Use de Moivre’s theorem to find the value of the real part of $(-7+24i)^8$

Question

I’ve solved the first part of the question:

Find the modulus and argument of $(-7+24i)$ giving your value of the argument in radian correct to 3 significant figures.

Modulus of $(-7+24i)= \sqrt{(-7)^2+{24}^2} =25$

Arg$(-7+24i)=\tan^{-1}\big(\displaystyle\frac{24}{-7}\big) =1.85$rad

I don’t know how to solve the second part of the question:

Use de Moivre’s theorem to find the value of the real part of $(-7+24i)^8$, correct to 3 significant figures.
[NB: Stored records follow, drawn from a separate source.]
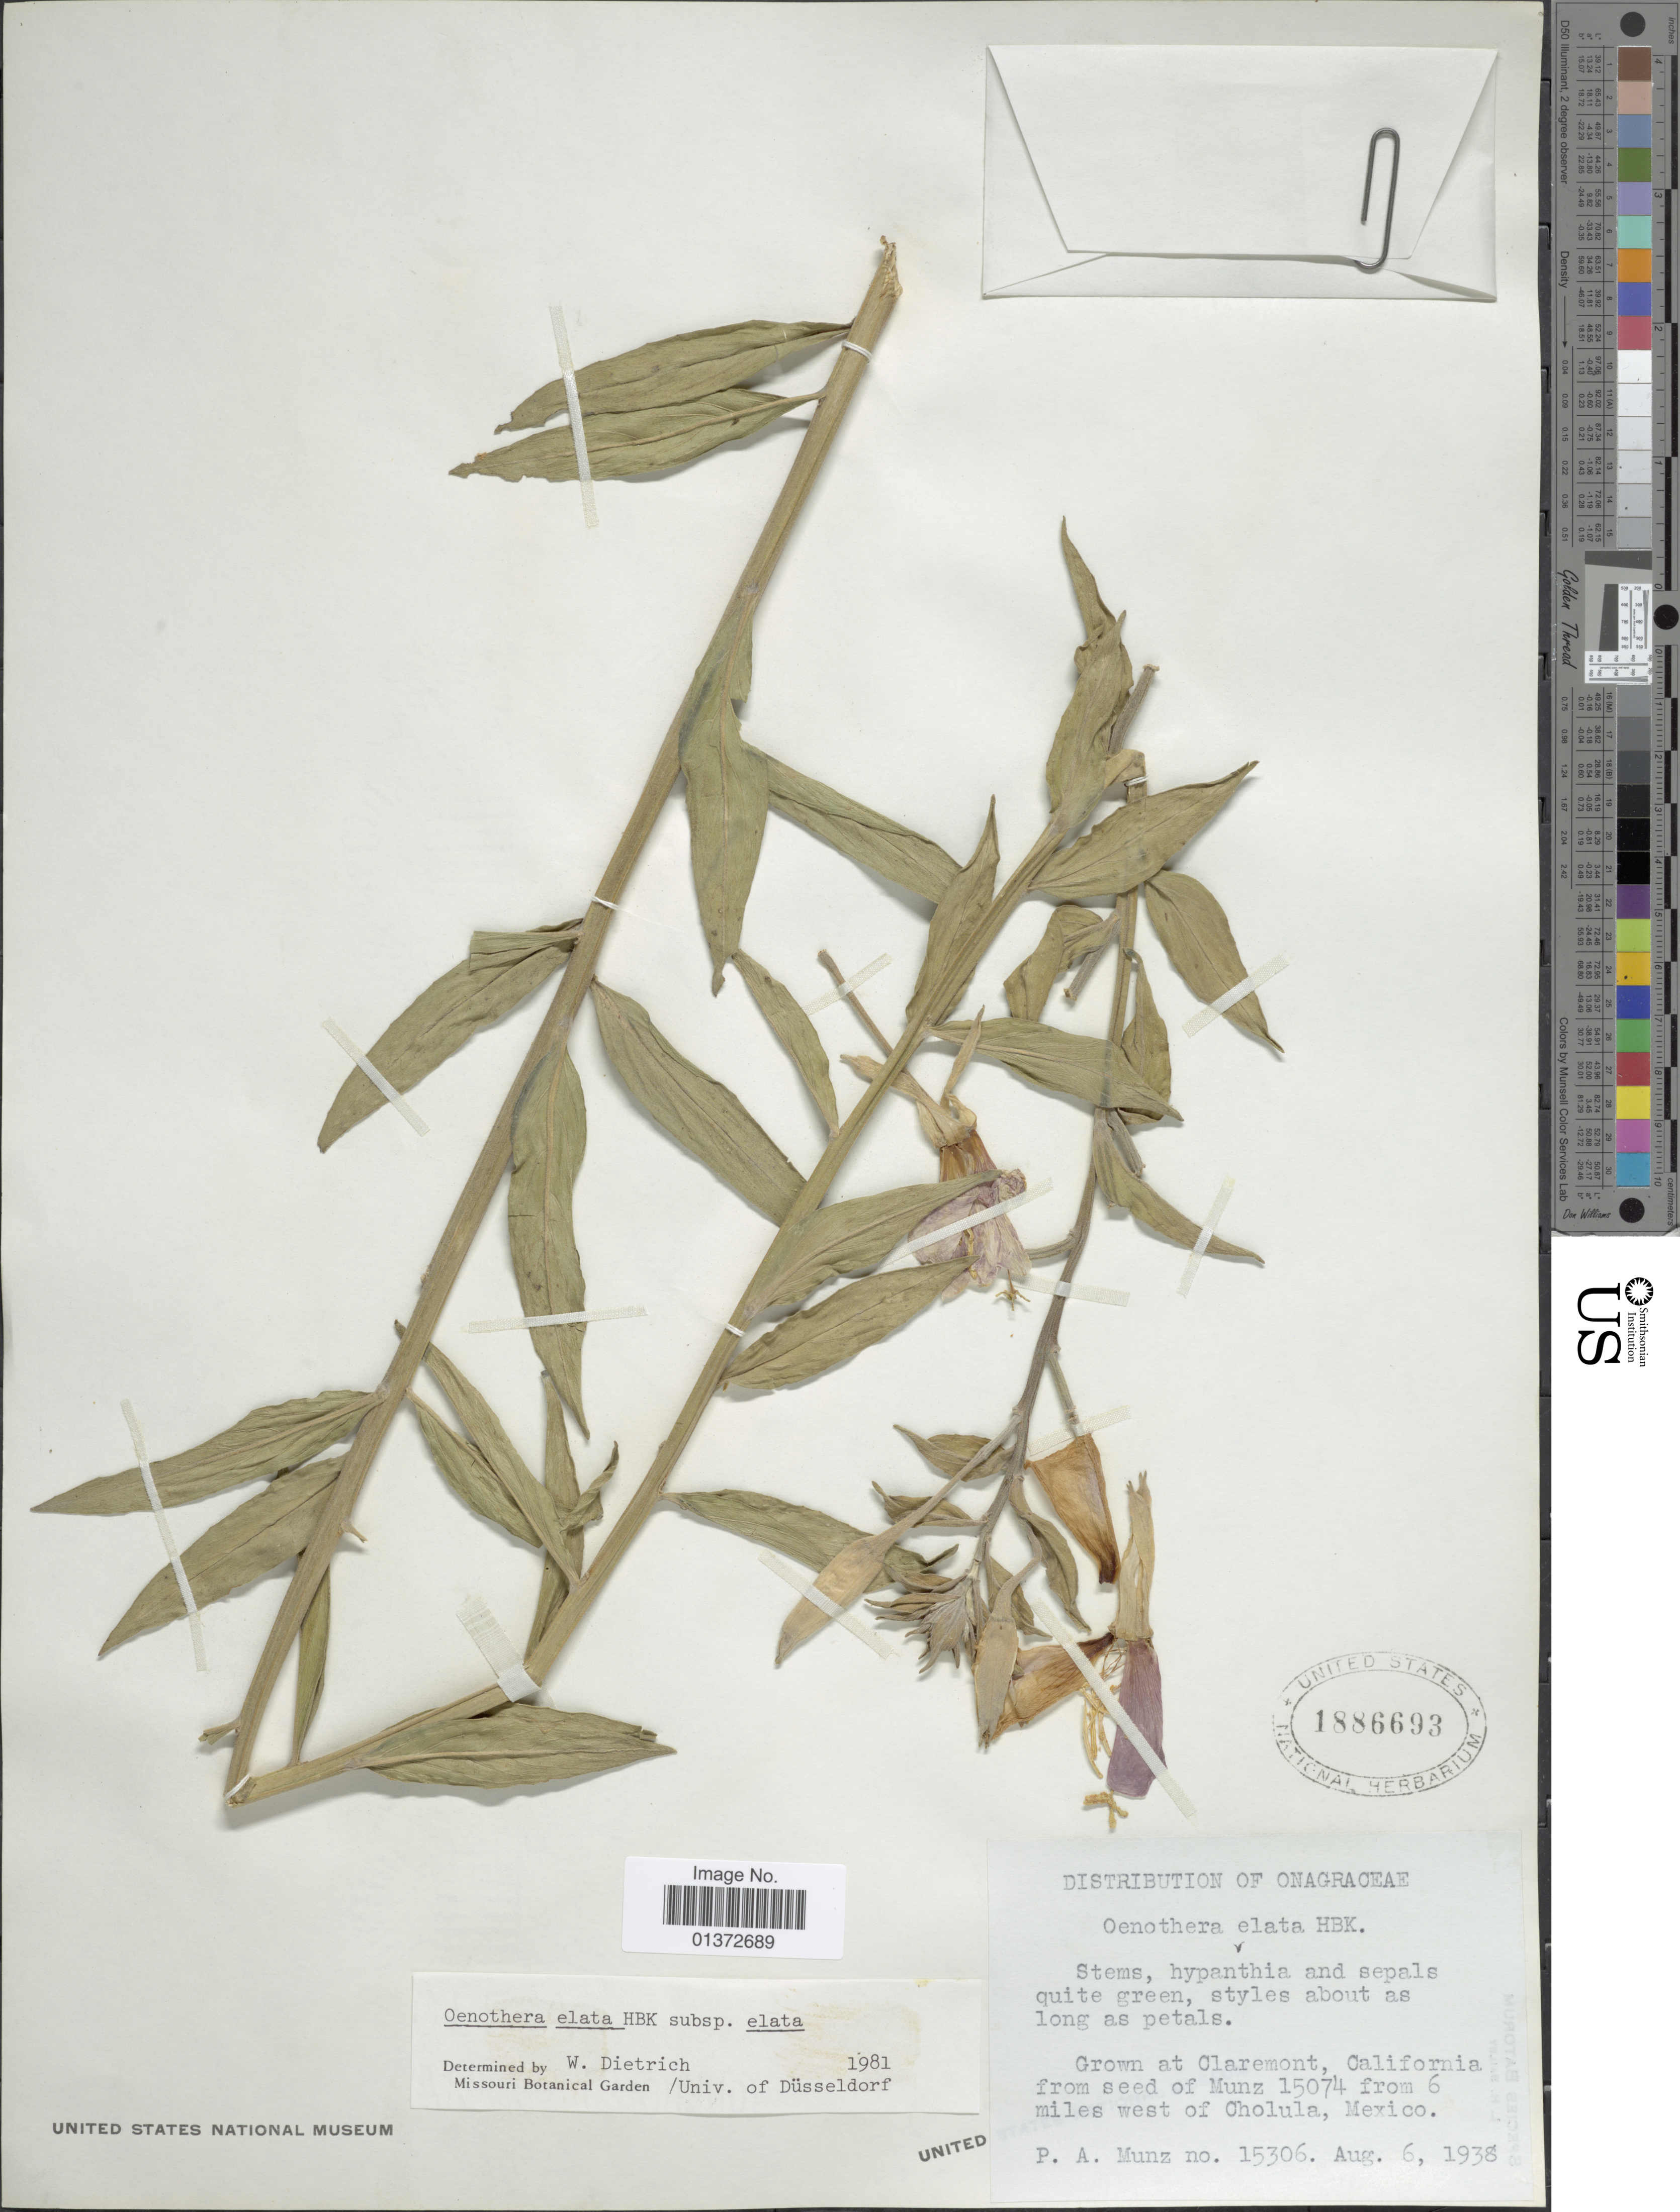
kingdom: Plantae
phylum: Tracheophyta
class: Magnoliopsida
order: Myrtales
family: Onagraceae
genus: Oenothera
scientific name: Oenothera elata subsp. elata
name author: Kunth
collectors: P. A. Munz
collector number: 15306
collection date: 1938-08-06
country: United States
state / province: California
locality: Claremont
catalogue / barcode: US 1886693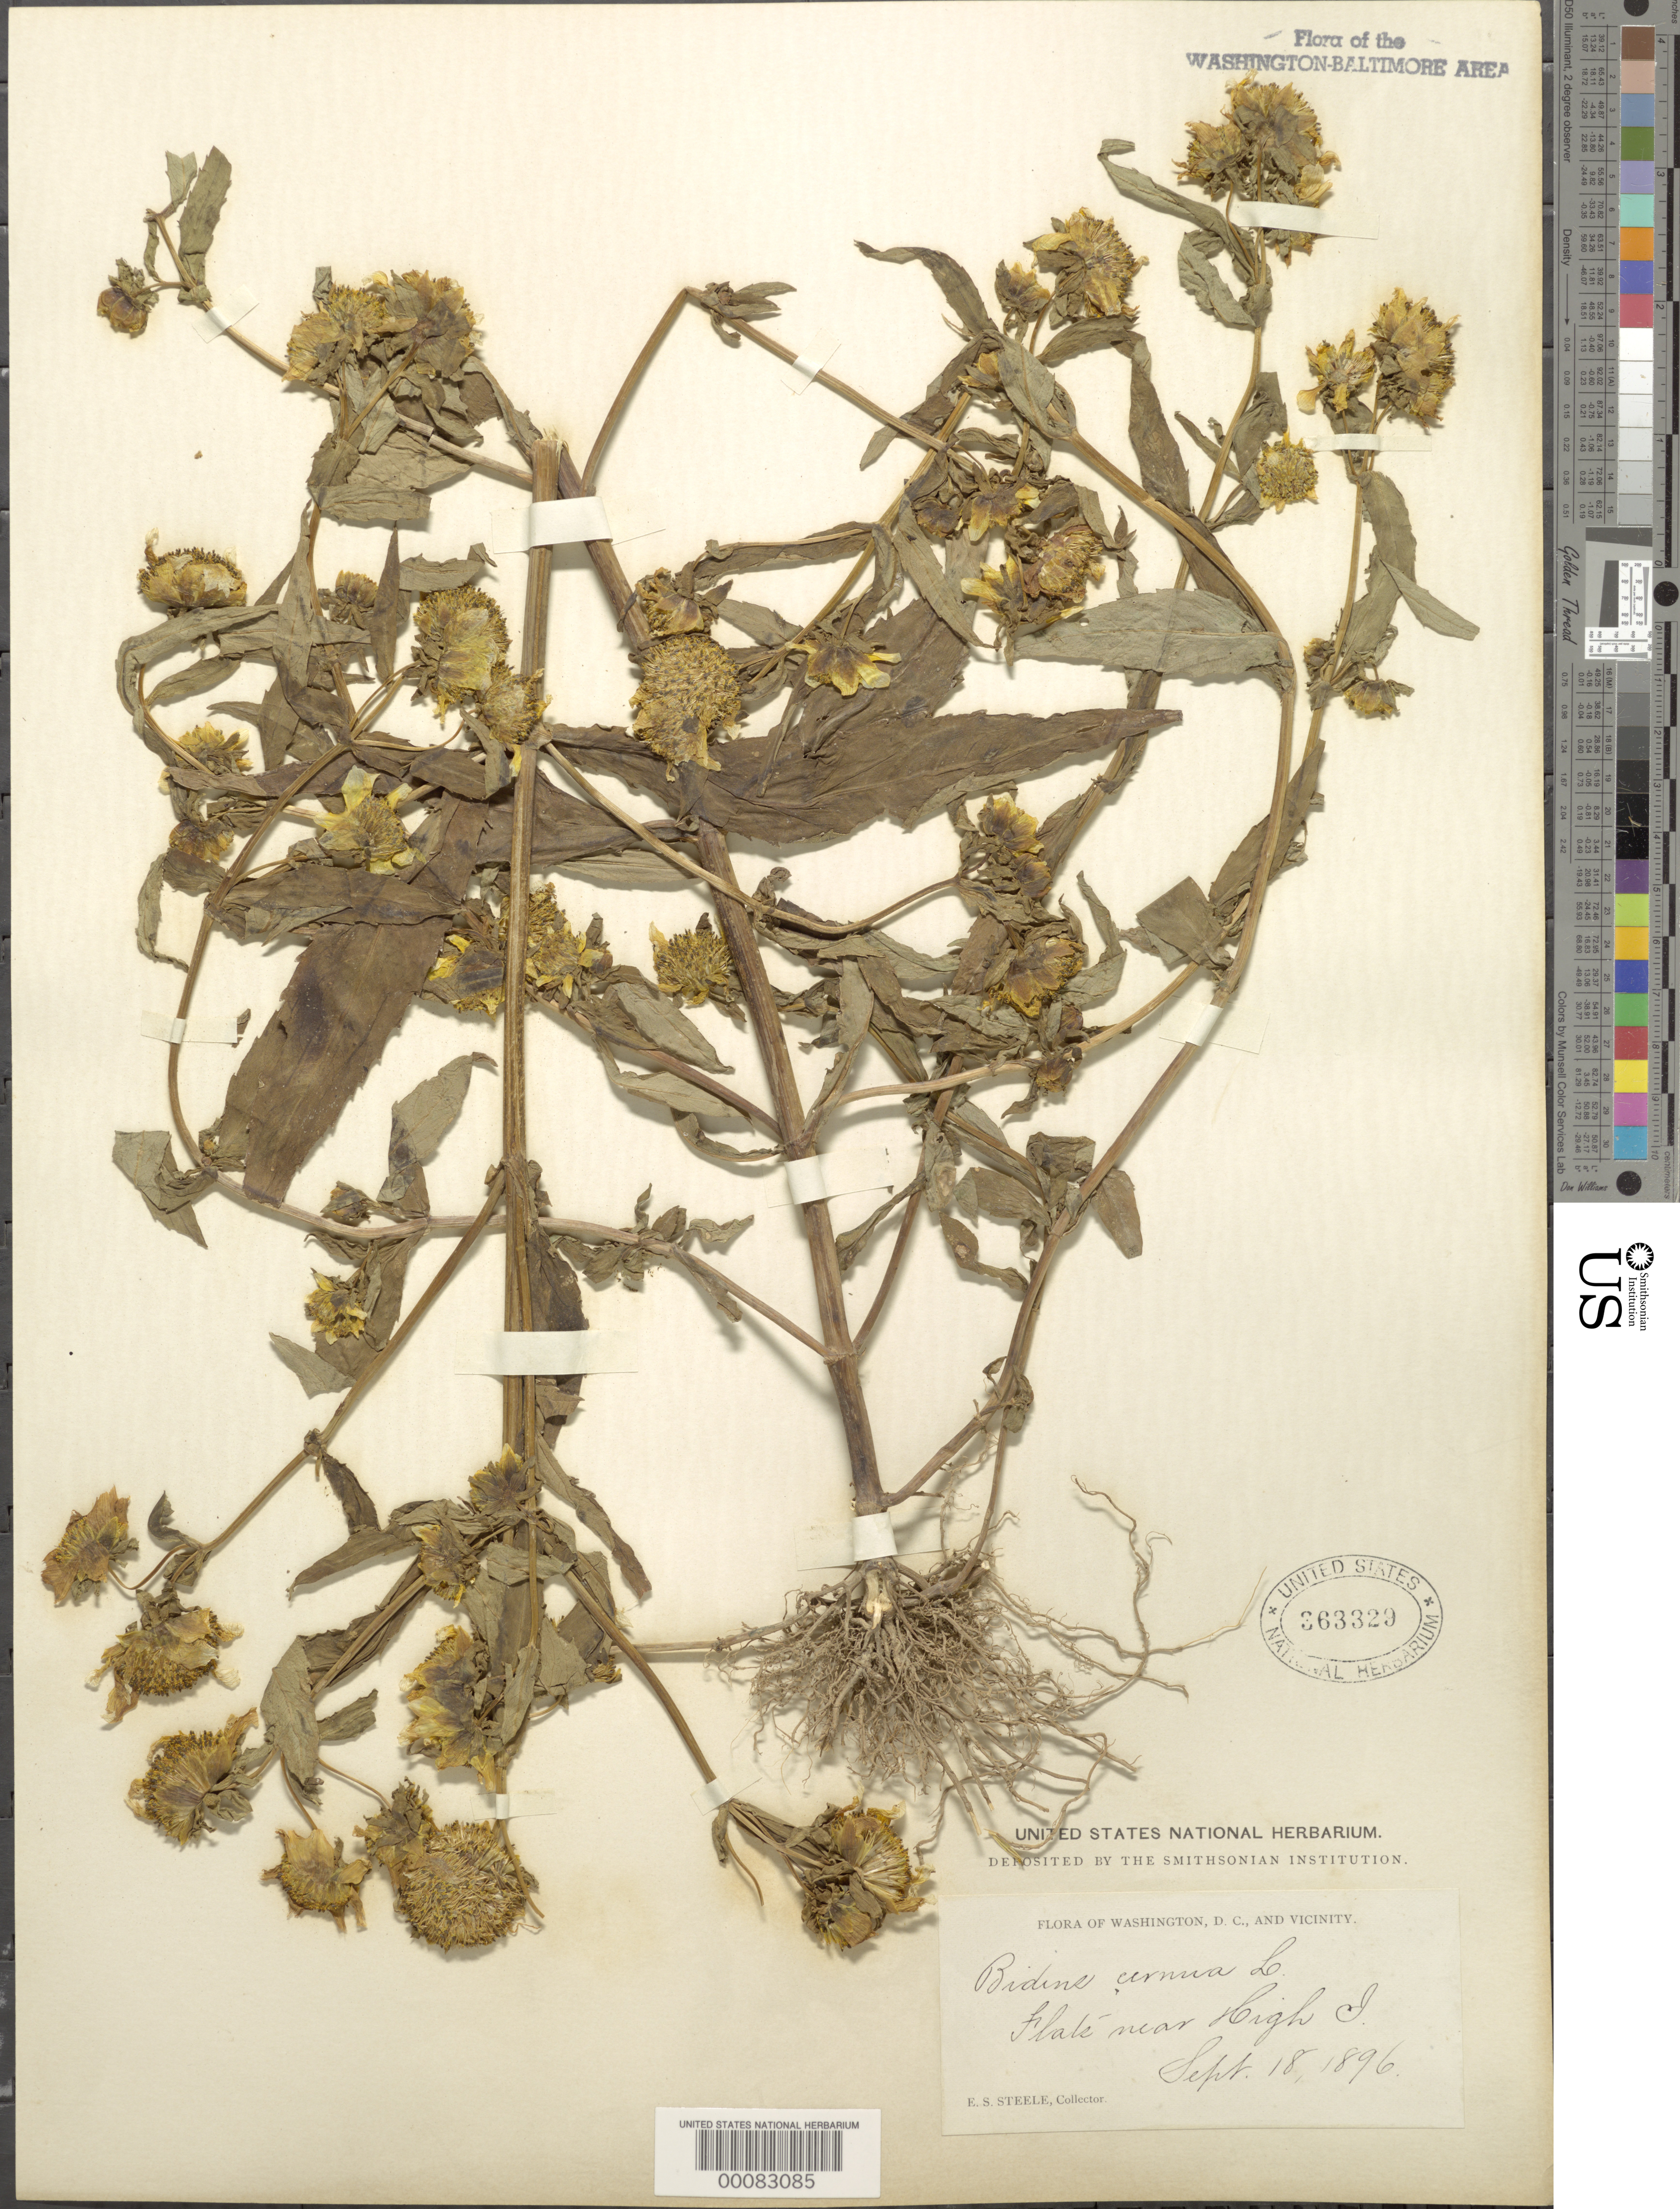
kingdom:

How do I change $(-7+24i)^8$ into a form in which I can apply de Moivre’s theorem?

Answer 1

We have $\sqrt{7^2+24^2} = 25$

So, $$-7+24i = 25\left(\frac{-7}{25} + \frac{24}{25}i\right)$$

Let $\frac{-7}{25} = \cos \theta $ and $\frac{24}{25} = \sin\theta$

Now use the fact that $$(\cos\theta+i\sin\theta)^n = \cos(n\theta) + i\sin(n\theta)$$

Here $n=8$

Answer 2

$$z=-7+24i=25\left(-\frac 7{25}+i\frac{24}{25}\right)$$ So $$\cos\theta=-\frac{7}{25}$$and$$\sin\theta=\frac{24}{25}$$ Now $$z^8=25^8(\cos 8\theta + i\sin 8\theta)$$ All you need to do is write first $\sin 2\theta$ and $\cos2\theta$ in terms of $\sin\theta$ and $\cos\theta$, then $\sin 4\theta$ and $\cos4\theta$, and finally $\sin 8\theta$ and $\cos8\theta$

Answer 3

You know that $-7 + 24i = 25e^{i\phi}$ for an appropriate phase $\phi$, such as the one you found. Therefore, the real part of its eighth power is just $$\text{Re } 25^8 e^{i8\phi} = 25^8 \cos(8\phi)$$